* _Text passage_
■ ■ ■ ■
Lol before its all over you may regret saying that ha ha jk. Thanks for the help. 


Sent from the mans IPhone.


----------



## mossyoak54 (Jan 16, 2012)

I called my local diesel shop Dixie diesel and they said the lift pump problems on the 24valve was a myth. Any idea on this?


Sent from the mans IPhone.


----------



## Grizcore (Apr 9, 2012)

Keith J said:


> No they are not. Both were designed from the ground up as diesels. This may have been true years ago, but all three motors now are true blue diesels.
> 
> Sent from my PC36100 using Tapatalk 2


Your right they were built ground up as diesels, but I was told they designed the diesel off the existing v8 engine block to reduce production costs. Is that true?


----------



## mossyoak54 (Jan 16, 2012)

The early chevy diesels. The 6.5s were built off the V8 gas engine platform. This is one diesel i know a little about. I know personally one of the engineers of this engine. It is basically a converted gasoline engine.
■ ■ ■ ■
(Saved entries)

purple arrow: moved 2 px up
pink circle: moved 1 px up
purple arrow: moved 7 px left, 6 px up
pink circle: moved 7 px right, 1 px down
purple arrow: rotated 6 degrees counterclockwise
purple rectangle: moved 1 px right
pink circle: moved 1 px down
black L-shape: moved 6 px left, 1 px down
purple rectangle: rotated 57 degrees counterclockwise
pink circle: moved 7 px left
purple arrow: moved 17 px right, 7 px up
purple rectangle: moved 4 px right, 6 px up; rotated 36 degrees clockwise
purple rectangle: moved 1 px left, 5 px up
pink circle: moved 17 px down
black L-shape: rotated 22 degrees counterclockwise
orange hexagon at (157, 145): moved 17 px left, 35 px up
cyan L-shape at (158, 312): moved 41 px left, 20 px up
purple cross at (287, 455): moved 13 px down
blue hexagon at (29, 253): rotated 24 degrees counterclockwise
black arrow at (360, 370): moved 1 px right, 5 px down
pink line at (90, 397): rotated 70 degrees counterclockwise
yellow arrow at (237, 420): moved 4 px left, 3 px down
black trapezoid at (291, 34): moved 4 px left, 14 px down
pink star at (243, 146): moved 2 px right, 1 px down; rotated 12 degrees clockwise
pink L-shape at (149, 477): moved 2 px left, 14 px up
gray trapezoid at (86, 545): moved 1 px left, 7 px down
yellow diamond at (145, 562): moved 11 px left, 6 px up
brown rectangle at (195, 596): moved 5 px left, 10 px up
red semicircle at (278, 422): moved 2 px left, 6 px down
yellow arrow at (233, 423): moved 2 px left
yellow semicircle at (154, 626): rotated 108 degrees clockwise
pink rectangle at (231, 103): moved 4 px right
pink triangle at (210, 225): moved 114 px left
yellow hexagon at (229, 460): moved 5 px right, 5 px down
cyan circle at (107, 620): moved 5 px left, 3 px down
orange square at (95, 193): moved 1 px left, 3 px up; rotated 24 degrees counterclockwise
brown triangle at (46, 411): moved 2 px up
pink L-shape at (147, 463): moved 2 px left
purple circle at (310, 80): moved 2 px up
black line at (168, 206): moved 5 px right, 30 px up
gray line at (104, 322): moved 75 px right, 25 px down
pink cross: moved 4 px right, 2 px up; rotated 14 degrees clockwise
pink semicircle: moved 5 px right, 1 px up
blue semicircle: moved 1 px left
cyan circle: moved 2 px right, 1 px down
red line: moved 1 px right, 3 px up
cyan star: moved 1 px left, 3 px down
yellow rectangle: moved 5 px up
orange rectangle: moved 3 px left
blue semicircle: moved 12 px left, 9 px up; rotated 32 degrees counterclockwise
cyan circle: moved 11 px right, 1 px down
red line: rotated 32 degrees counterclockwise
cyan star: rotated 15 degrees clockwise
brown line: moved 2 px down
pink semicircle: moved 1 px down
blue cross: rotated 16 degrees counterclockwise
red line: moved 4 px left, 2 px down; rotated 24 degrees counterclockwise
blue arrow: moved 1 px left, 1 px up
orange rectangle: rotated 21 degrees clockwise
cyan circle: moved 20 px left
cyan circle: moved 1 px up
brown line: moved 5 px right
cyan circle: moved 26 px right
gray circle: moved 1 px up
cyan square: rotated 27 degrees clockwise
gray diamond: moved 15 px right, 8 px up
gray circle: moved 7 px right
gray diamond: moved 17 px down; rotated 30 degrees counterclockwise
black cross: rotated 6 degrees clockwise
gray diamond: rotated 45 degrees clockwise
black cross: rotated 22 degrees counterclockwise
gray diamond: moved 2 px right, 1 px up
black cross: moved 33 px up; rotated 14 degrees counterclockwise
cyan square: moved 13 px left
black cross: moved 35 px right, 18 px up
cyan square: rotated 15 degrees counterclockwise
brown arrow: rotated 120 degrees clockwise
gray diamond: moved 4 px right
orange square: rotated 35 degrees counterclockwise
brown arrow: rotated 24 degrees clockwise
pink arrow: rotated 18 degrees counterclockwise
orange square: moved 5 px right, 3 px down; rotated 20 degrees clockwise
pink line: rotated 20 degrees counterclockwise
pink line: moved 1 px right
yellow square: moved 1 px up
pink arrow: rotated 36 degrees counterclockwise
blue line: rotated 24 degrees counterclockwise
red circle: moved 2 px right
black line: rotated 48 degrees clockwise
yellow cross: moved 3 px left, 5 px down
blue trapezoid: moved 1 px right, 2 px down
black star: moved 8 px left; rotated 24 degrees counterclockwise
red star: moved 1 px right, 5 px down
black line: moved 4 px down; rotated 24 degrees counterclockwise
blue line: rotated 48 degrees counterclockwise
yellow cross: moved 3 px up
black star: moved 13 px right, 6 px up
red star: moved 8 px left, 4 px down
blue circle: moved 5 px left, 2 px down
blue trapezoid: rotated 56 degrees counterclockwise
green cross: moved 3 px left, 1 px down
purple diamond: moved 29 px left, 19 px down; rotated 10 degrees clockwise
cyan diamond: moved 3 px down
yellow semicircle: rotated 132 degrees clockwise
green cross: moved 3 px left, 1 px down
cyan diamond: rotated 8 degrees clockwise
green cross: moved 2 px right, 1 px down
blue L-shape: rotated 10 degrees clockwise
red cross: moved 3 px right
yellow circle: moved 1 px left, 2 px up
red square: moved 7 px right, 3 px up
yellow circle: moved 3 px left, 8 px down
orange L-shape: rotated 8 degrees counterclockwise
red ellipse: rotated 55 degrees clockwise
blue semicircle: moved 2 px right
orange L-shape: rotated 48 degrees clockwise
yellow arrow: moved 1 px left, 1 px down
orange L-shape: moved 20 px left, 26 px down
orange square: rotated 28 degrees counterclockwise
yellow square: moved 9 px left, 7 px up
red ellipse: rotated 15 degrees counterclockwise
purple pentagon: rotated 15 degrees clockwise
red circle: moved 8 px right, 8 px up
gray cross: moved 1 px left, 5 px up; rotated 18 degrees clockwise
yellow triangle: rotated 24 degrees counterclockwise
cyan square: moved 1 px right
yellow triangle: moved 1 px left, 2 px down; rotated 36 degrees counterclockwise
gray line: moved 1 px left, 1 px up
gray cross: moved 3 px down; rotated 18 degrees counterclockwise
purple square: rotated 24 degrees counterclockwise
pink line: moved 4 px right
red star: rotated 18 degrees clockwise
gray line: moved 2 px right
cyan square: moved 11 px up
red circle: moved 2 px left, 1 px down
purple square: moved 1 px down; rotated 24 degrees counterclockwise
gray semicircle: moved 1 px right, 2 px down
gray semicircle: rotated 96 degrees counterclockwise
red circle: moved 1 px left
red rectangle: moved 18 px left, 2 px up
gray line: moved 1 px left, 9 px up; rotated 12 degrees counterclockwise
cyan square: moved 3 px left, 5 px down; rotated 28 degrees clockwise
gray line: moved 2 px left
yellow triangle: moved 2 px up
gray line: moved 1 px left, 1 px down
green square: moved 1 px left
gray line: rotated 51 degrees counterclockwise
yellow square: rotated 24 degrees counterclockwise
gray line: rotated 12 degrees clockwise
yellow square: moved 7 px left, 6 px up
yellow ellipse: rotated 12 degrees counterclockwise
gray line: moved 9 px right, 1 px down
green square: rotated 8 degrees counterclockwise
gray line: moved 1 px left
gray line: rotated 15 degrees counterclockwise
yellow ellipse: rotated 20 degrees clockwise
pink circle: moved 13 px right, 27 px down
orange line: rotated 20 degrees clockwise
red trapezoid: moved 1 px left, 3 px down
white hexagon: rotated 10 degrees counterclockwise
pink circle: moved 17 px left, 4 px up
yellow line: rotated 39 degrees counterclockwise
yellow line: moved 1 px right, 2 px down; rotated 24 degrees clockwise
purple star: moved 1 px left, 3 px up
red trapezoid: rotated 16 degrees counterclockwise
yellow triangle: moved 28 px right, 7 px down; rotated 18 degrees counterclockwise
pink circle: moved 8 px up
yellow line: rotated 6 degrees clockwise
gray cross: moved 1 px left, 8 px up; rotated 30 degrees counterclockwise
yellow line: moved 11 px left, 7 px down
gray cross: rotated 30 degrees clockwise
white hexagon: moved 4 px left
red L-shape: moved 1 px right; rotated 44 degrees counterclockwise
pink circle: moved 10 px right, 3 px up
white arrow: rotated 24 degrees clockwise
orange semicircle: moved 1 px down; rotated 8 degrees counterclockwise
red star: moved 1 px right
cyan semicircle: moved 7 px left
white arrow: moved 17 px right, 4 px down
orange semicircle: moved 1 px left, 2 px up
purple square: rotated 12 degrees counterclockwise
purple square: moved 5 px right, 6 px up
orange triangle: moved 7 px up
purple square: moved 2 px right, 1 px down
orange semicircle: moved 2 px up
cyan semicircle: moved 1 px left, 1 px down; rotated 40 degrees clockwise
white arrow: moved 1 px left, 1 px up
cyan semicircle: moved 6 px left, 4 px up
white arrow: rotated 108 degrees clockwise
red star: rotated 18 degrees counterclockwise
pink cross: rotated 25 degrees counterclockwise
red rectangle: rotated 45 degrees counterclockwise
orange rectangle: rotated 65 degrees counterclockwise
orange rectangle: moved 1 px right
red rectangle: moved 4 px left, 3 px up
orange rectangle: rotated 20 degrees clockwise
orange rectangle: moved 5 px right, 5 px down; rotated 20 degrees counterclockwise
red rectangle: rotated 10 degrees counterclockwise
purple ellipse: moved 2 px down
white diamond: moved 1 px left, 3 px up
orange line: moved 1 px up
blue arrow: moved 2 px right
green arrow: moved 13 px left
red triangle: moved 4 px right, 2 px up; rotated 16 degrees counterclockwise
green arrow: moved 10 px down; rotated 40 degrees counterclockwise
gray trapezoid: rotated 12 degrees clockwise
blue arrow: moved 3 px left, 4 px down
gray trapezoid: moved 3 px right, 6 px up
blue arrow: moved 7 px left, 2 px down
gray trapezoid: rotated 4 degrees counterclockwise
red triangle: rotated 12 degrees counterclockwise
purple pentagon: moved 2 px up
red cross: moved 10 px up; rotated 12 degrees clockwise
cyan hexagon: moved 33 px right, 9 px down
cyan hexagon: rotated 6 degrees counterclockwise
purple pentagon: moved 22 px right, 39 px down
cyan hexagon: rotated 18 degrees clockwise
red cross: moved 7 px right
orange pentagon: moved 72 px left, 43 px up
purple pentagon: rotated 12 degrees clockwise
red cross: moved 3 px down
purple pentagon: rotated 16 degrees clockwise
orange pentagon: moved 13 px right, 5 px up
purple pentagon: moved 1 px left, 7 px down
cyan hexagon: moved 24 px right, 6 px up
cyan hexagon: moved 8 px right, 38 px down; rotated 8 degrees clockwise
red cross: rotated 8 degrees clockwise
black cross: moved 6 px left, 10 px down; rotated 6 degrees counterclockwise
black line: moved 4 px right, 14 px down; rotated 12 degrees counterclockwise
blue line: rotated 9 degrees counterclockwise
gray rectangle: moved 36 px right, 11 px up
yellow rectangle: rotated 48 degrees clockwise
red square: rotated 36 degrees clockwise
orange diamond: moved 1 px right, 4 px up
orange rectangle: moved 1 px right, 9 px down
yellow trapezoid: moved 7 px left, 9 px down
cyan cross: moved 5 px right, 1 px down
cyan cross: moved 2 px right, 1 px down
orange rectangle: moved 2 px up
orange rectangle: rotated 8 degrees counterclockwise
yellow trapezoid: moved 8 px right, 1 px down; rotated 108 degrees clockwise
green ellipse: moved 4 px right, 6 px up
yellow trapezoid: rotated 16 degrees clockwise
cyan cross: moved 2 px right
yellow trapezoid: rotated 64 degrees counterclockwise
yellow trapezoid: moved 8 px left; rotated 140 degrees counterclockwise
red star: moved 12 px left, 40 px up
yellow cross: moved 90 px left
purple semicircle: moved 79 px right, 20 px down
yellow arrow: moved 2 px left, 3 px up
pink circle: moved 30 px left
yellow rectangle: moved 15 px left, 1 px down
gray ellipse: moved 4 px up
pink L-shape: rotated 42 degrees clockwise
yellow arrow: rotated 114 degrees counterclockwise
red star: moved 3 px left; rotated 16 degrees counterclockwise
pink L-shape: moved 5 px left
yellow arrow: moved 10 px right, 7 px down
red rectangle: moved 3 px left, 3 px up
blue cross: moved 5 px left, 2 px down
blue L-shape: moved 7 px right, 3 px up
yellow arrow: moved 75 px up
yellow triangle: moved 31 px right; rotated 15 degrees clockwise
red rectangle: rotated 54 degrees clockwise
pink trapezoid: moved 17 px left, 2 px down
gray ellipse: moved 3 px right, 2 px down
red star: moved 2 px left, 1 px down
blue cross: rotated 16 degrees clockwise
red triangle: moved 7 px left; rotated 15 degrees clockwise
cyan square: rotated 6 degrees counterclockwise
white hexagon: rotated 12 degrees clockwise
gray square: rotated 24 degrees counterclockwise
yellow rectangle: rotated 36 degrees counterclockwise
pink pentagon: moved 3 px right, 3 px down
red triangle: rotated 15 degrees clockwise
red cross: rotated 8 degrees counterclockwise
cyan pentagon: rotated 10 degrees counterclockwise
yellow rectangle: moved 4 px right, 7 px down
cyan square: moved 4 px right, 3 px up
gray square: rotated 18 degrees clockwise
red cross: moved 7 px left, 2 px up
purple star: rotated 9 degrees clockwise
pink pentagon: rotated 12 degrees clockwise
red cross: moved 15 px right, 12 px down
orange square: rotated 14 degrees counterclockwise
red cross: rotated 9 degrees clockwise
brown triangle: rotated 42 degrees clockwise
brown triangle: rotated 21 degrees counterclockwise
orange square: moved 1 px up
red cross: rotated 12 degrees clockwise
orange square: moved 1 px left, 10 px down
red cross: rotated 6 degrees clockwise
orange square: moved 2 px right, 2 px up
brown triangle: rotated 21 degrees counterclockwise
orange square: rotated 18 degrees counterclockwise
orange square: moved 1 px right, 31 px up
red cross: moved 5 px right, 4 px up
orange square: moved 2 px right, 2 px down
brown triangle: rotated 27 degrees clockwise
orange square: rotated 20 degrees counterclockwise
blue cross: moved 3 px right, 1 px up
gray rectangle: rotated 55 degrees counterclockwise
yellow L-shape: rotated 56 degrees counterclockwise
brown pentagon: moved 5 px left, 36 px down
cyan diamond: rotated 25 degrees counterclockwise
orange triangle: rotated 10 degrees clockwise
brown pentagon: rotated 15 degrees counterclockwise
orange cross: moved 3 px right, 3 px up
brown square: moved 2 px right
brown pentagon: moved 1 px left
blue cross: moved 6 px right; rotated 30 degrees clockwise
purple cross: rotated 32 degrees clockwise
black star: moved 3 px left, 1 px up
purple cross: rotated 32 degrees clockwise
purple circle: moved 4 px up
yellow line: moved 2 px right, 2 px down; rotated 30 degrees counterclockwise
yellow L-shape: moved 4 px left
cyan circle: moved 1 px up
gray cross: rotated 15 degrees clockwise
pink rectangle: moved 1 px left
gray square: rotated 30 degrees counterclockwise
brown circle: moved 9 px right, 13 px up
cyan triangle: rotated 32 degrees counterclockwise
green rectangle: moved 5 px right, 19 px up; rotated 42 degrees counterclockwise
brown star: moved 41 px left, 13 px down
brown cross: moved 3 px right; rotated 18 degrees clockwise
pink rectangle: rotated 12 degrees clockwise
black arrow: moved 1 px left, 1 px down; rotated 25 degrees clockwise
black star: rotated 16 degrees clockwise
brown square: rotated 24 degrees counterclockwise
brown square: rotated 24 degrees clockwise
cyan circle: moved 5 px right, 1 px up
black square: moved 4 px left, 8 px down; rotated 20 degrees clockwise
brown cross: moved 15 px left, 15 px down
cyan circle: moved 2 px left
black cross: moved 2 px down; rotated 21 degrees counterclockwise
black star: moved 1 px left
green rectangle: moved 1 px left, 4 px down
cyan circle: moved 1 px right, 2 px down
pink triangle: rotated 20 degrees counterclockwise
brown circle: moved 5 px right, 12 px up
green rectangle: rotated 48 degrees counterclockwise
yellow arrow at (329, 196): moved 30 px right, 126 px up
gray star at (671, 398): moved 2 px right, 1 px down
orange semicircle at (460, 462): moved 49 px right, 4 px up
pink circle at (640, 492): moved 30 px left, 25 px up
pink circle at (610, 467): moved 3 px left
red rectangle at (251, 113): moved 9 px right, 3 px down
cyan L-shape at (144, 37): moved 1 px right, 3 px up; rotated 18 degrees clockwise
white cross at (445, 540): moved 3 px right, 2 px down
■ ■ ■ ■
* _Exercise task 1_
In the forum thread, what did Dixie diesel say about lift pump problems on the 24valve?
* _Exercise task 2_
Reproduce the forum thread from "## Grizcore (Apr" up to and including "true blue diesels.".
This listing was taken from a different source than the forum thread.

* _Response 1_
They said the lift pump problems were a myth.

* _Response 2_
## Grizcore (Apr 9, 2012)

Keith J said:


> No they are not. Both were designed from the ground up as diesels. This may have been true years ago, but all three motors now are true blue diesels.